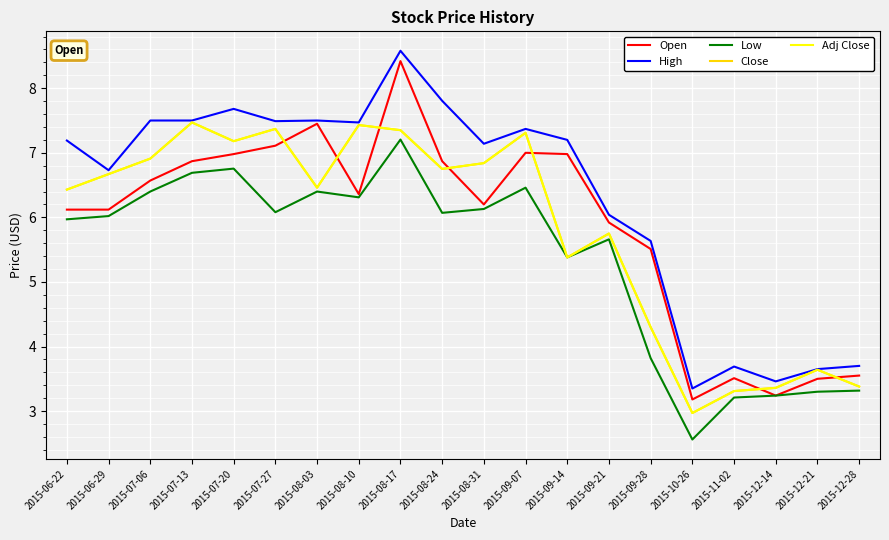

True or false: High and Open cross at least once.

False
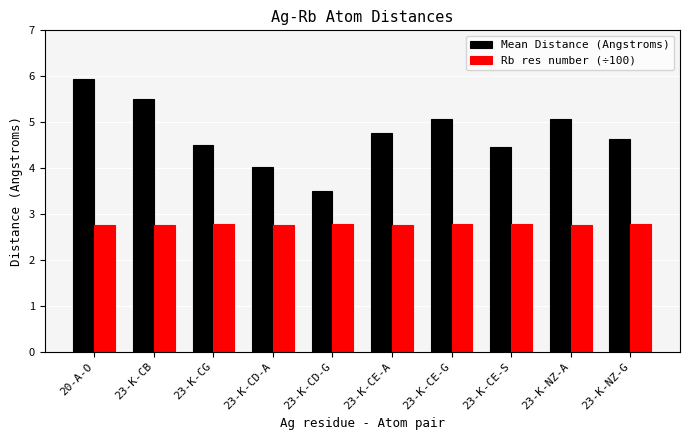

Reading left to right, transcribe all the data shown in this chart.

Mean Distance (Angstroms): 20-A-O=5.9	23-K-CB=5.5	23-K-CG=4.5	23-K-CD-A=4.0	23-K-CD-G=3.5	23-K-CE-A=4.8	23-K-CE-G=5.1	23-K-CE-S=4.5	23-K-NZ-A=5.1	23-K-NZ-G=4.6
Rb res number (÷100): 20-A-O=2.8	23-K-CB=2.8	23-K-CG=2.8	23-K-CD-A=2.8	23-K-CD-G=2.8	23-K-CE-A=2.8	23-K-CE-G=2.8	23-K-CE-S=2.8	23-K-NZ-A=2.8	23-K-NZ-G=2.8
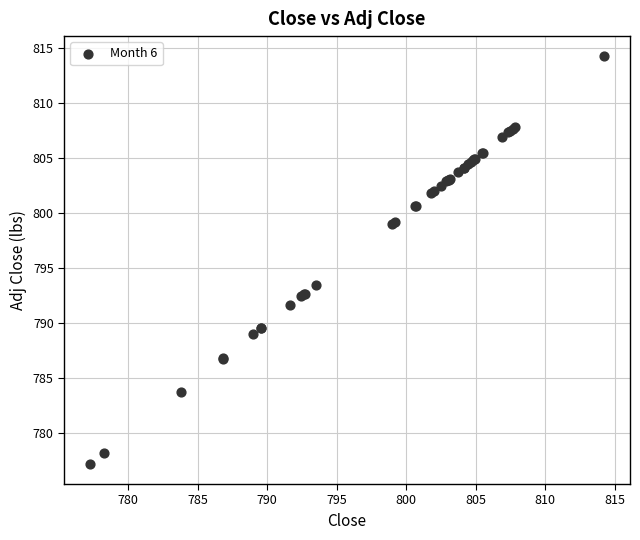

What Y value in the scatter plot is closest to 795?

793.5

> [TASK DETAILS]
Return every line of the records above verbatim, leaving out the pictures.

> [ANSWER TO THIS EXERCISE]
True or false: High and Open cross at least once.

False

Reading left to right, transcribe all the data shown in this chart.

Mean Distance (Angstroms): 20-A-O=5.9	23-K-CB=5.5	23-K-CG=4.5	23-K-CD-A=4.0	23-K-CD-G=3.5	23-K-CE-A=4.8	23-K-CE-G=5.1	23-K-CE-S=4.5	23-K-NZ-A=5.1	23-K-NZ-G=4.6
Rb res number (÷100): 20-A-O=2.8	23-K-CB=2.8	23-K-CG=2.8	23-K-CD-A=2.8	23-K-CD-G=2.8	23-K-CE-A=2.8	23-K-CE-G=2.8	23-K-CE-S=2.8	23-K-NZ-A=2.8	23-K-NZ-G=2.8

What Y value in the scatter plot is closest to 795?

793.5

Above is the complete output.